***** Data provided *****
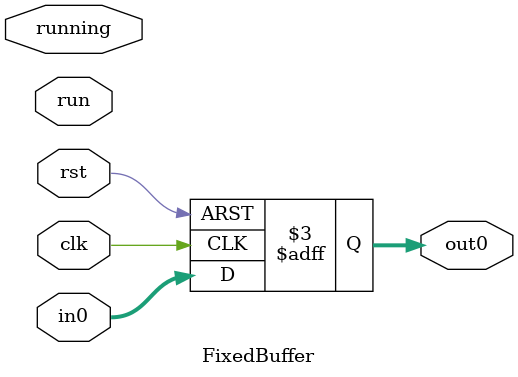
<source format=v>
`timescale 1ns / 1ps

module FixedBuffer #(
   parameter ADDR_W = 6,
   parameter DATA_W = 32,
   parameter AMOUNT = 0
) (
   //control
   input clk,
   input rst,

   input running,
   input run,

   //input / output data
   input [DATA_W-1:0] in0,

   (* versat_latency = 1 *) output reg [DATA_W-1:0] out0
);

   generate
      if (AMOUNT == 0) begin
         always @(posedge clk, posedge rst) begin
            if (rst) out0 <= 0;
            else out0 <= in0;
         end
      end else begin
         integer        i;
         genvar         ii;
         reg     [31:0] bufferData[AMOUNT-1:0];
         reg     [31:0] bufferNextData[AMOUNT-1:0];

         // Looks strange but putting everything inside a always @(posedge clk,posedge rst) block was giving a verilator error in the lines bufferData[i] <= bufferData[i+1].
         // Somehow putting this logic as a non-delayed assignment and generating AMOUNT always cases seems to be accepted fine by the tools.
         always @* begin
            for (i = 0; i < AMOUNT - 1; i = i + 1) begin
               bufferNextData[i] = bufferData[i+1];
            end
            bufferNextData[AMOUNT-1] = in0;
         end

         for(ii = 0; ii < AMOUNT; ii = ii + 1) begin : bufferAssigns
            always @(posedge clk,posedge rst) begin
               if (rst) begin
                  bufferData[ii] <= 0;
               end else begin
                  bufferData[ii] <= bufferNextData[ii];
               end
            end
         end

         always @(posedge clk, posedge rst) begin
            if (rst) begin
               out0 <= 0;
            end else begin
               out0 <= bufferData[0];
            end
         end
      end
   endgenerate

endmodule

</source>
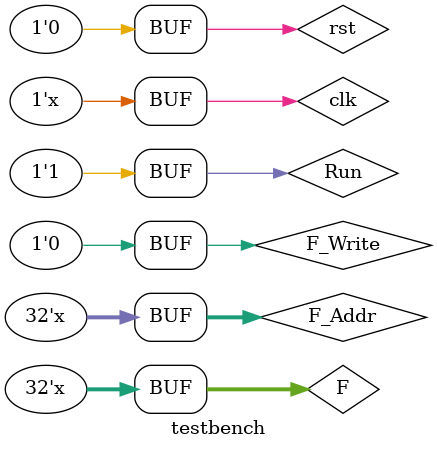
<source format=v>
`timescale 1ns / 1ps


module testbench(
    );
    reg clk,rst;
    reg Run,Step,F_Write;
    reg [31:0] F_Addr,F;
    SingleCPU CPU(.clk(clk), .rst(rst), .F(F), .F_Addr(F_Addr), .Run(Run), .Step(Step), .F_Write(F_Write));

initial clk = 1;
always #5 clk = ~clk;
initial
    begin
        rst = 1;
        #40 rst = 0;
    end
    
initial
begin
    Run = 0;
    #40 
    Run = 1;
end
/*
initial
begin
    Step = 0;
    #40
    Step = 1;
    #20
    Step = 0;
end
*/
initial
begin
    F_Write = 1;
    #40 F_Write = 0;
end

initial
begin
    F_Write = 1;
    #40 F_Write = 0;
end

initial
begin
    F_Addr = 32'h0000;
    #20 
    F_Addr = 32'h0004;
    #20 
    F_Addr = 32'hzzzz;
end

initial
begin
    F = 32'h0001;
    #20 
    F = 32'h0001;
    #20 
    F = 32'hzzzz;
end
endmodule

</source>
*****
What is expected
The answer must be every line of the records that holds the string "bufferNextData".

Expected answer
         reg     [31:0] bufferNextData[AMOUNT-1:0];
               bufferNextData[i] = bufferData[i+1];
            bufferNextData[AMOUNT-1] = in0;
                  bufferData[ii] <= bufferNextData[ii];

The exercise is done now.